The File System is Unpredictable (2009) - azhenley
https://blog.paranoidcoding.com/2009/12/10/the-file-system-is-unpredictable.html
======
PaulHoule
The file system is long in the tooth as an API and nobody notices.

Consider this:

[http://doc.cat-v.org/plan_9/4th_edition/papers/fs/#:~:text=T...](http://doc.cat-v.org/plan_9/4th_edition/papers/fs/#:~:text=The%20Plan%209%20file%20system%20server%20is%20made,kernel%20has%20no%20user%20processes%20or%20virtual%20memory).

a file system interface for a microkernel that's really micro. If you wanted
to connect to a 9P fileserver with a Python program or any normal programming
language you could be quickly opening and reading files.

FUSE, on the other hand, supports the full performance of a Linux filesystem
but don't even think about connecting to one from a normal application:

[http://libfuse.github.io/doxygen/fast17-vangoor.pdf](http://libfuse.github.io/doxygen/fast17-vangoor.pdf)

FUSE has a close coupling to Linux because, for performance's sake,
filesystems are closely coupled to their operating systems.
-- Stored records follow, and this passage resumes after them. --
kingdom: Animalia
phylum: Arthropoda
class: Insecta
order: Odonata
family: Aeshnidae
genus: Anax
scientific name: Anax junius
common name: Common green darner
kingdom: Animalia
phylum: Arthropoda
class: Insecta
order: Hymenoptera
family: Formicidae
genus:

Microsoft tried to
emulate the behavior of the Linux filesystem in WSL and succeeded in every
respect except for performance -- Linux devs have a higher expectation for the
speed of file system metadata operations that Windows couldn't possibly attain
because of the fudnamental design... They have to run a whole Linux kernel
just to access the one thing, the filesystem, that Micrsoft can't emulate fast
enough!